The other characters watched pitifully (except Obi-Wan of course) as the author struggled against the SWAT team. She seemed to be trying to shake them off so she could get at something in her pocket, but she was finally dragged outside so they couldn't see anymore. Officer Shlickitt turned back to look at them with yet another grimace.
"With an author like that, hmph, you all should be ashamed of yourselves."
"Well I'm not," said Majiri. They all looked at her.
"What?" Asked the others in the room.
"You all heard me. I said 'I'm not'. She may not be the best author but at least she's trying!"
"Yeah!" Said Silus. "And her ideas aren't half bad I'd say!" Keta nodded in agreement.
"Let's go," Keta said, pulling out her immense blast rifle, "we can take a SWAT team."
"That wont be necessary," said a voice in the doorway. Silus, Majiri, Keta, Officer Shlickitt, and even Obi-Wan looked up at the figure in the front door, silhouetted by a bright white light.

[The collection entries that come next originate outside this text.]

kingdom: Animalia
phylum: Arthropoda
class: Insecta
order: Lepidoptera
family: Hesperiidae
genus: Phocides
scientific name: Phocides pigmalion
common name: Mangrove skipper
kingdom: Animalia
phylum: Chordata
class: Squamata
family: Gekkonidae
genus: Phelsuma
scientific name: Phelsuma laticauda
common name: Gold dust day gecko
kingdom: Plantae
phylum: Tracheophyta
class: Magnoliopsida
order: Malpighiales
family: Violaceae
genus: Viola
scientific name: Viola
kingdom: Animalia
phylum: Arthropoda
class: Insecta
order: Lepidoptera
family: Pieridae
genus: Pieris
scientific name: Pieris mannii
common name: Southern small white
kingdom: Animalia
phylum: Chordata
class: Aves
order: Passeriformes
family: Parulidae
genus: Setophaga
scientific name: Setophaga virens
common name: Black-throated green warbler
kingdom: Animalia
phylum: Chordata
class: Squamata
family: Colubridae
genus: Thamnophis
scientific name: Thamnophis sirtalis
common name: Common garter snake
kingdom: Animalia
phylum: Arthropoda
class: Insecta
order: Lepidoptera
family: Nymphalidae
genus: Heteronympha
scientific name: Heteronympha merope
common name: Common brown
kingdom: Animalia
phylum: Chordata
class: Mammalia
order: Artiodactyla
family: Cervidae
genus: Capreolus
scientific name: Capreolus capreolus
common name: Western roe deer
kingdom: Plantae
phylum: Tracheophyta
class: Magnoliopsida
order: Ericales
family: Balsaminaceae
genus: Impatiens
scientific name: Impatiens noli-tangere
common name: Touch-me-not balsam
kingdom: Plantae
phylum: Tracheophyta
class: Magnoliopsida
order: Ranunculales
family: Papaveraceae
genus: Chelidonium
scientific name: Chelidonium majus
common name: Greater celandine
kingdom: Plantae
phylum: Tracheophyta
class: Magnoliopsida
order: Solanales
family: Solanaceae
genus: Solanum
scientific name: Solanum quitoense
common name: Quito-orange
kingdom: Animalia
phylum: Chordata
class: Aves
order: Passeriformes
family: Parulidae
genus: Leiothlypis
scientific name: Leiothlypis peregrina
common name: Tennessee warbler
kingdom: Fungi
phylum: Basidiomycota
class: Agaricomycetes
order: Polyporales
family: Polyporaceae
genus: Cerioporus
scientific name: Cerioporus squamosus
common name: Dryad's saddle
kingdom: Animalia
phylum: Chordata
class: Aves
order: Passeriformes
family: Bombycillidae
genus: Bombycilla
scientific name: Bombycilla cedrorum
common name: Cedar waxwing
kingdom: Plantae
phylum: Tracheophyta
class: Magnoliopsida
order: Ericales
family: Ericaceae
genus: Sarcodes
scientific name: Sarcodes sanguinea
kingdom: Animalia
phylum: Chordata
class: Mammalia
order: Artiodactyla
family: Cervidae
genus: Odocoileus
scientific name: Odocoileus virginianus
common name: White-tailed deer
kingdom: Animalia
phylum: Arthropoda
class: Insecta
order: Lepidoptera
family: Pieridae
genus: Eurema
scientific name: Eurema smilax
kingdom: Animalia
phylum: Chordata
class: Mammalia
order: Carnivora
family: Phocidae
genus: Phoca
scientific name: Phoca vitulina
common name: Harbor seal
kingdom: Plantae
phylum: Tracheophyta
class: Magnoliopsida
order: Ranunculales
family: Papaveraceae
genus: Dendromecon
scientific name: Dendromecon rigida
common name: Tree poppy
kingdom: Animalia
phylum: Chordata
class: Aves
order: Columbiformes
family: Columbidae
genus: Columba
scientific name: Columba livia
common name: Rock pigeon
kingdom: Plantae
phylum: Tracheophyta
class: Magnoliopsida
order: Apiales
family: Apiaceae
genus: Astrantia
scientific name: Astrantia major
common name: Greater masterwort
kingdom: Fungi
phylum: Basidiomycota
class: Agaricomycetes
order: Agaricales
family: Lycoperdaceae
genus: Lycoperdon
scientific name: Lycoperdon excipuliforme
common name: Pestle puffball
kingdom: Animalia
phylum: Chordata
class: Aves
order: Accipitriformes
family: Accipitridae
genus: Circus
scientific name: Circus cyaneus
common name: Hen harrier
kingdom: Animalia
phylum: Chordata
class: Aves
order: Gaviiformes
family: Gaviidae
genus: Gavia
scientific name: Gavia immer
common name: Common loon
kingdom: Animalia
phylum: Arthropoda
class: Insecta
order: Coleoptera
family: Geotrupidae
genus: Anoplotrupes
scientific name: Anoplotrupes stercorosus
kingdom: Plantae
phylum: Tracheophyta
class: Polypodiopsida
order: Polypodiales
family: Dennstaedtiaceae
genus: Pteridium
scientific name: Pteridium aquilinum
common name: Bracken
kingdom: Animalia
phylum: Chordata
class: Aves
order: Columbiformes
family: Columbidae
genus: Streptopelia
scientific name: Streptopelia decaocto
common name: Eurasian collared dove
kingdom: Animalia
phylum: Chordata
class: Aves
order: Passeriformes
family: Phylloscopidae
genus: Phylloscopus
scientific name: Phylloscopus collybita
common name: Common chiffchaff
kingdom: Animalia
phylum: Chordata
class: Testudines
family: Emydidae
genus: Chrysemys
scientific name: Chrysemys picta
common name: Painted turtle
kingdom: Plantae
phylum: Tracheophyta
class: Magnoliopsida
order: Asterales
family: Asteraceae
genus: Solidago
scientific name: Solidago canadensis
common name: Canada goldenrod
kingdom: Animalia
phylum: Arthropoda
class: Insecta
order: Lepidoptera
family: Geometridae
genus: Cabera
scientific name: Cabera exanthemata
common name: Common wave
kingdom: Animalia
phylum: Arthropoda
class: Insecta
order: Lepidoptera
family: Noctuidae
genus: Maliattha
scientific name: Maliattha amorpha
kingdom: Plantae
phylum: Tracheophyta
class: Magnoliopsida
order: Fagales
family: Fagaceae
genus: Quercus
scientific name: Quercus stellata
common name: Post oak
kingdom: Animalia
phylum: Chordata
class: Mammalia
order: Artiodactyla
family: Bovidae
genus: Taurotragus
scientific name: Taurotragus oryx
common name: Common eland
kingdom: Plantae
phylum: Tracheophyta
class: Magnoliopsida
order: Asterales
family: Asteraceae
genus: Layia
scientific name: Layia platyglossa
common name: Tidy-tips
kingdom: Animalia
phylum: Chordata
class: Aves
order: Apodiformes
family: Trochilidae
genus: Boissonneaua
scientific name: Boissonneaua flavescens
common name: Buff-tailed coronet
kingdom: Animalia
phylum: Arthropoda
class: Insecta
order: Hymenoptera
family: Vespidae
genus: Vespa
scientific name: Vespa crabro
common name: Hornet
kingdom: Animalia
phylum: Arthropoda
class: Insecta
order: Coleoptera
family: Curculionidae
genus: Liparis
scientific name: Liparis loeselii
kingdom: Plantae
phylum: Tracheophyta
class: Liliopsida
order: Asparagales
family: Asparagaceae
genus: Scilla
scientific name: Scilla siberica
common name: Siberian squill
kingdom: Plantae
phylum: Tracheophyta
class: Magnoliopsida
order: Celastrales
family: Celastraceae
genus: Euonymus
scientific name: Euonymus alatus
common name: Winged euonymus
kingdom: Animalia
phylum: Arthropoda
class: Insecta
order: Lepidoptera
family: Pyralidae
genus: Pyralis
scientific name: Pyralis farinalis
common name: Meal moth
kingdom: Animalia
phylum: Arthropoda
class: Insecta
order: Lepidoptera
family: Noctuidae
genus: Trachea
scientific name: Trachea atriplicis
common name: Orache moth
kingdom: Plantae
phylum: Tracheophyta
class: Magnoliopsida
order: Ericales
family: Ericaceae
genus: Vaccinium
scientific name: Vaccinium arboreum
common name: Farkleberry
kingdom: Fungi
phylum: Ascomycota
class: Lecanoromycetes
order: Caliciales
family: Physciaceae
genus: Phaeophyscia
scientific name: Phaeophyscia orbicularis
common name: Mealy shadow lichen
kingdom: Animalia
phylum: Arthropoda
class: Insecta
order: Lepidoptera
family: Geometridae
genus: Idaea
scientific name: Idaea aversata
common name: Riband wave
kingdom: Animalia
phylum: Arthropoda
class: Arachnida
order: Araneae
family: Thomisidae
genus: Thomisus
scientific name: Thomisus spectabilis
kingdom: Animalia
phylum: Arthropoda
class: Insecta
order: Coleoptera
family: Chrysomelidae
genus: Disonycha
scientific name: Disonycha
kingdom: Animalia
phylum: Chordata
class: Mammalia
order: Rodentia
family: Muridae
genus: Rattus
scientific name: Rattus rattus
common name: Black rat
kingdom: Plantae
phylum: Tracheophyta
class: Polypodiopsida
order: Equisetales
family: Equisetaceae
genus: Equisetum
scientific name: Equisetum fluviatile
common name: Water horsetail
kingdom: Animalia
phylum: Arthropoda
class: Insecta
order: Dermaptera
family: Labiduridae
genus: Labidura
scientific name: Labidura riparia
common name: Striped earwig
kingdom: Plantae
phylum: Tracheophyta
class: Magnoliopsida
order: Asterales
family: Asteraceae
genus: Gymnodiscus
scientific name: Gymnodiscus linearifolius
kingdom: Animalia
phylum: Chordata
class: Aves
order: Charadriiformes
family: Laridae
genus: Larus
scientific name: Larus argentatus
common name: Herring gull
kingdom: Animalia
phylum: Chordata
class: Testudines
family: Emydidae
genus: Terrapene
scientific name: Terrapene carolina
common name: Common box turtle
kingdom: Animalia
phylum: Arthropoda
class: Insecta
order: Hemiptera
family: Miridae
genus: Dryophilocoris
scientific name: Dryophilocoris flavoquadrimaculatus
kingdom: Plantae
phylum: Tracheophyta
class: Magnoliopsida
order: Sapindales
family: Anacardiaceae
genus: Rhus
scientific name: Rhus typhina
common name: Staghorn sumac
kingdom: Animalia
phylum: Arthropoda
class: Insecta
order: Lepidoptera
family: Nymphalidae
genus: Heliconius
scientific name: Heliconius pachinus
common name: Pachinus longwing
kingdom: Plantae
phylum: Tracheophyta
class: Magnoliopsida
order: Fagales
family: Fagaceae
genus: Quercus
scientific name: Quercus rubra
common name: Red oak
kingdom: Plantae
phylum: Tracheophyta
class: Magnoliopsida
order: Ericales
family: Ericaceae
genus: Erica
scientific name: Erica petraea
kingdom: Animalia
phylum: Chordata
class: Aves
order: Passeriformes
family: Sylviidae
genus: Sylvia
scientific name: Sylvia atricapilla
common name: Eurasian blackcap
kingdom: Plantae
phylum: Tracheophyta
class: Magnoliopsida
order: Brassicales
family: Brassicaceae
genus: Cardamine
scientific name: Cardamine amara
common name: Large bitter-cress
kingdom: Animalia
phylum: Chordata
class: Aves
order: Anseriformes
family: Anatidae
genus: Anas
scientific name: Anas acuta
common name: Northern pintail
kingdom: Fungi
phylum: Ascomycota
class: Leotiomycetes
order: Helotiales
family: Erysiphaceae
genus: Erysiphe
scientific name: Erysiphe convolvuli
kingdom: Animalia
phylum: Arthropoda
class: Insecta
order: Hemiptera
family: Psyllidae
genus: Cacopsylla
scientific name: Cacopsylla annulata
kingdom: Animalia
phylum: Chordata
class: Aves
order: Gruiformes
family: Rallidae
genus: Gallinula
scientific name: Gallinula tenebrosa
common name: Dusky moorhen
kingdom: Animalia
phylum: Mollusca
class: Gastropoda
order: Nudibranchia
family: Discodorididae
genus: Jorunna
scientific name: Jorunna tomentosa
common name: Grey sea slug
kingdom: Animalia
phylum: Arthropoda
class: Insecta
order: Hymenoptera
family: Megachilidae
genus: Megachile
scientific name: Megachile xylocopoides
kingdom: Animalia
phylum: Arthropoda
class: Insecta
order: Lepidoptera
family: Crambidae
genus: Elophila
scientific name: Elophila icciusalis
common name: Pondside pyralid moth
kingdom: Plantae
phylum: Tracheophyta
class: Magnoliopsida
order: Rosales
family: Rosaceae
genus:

It was the author!
"But, but how?" Asked the officer with a wrinkled frown.
"I'm off the hook," said the author, "thought I was going to rot in jail, but I finally found my poetic license." She held up a battered plastic card. Officer Shlickitt walked over and snatched it from her, looked it up and down and finally sighed.
"Yup," he said, "this is indeed a genuine poetic license. Well, I guess you are off the hook, this time." As he walked out the door with the remaining SWAT team members, the story gang let out a mighty 'huzzah' of joy. Even Obi-Wan joined in the happy cheer, and although he quickly lost his balance and fell over another table he got up and gave everyone a thumbs-up.
"Cliché!" He shouted, and there was much rejoicing.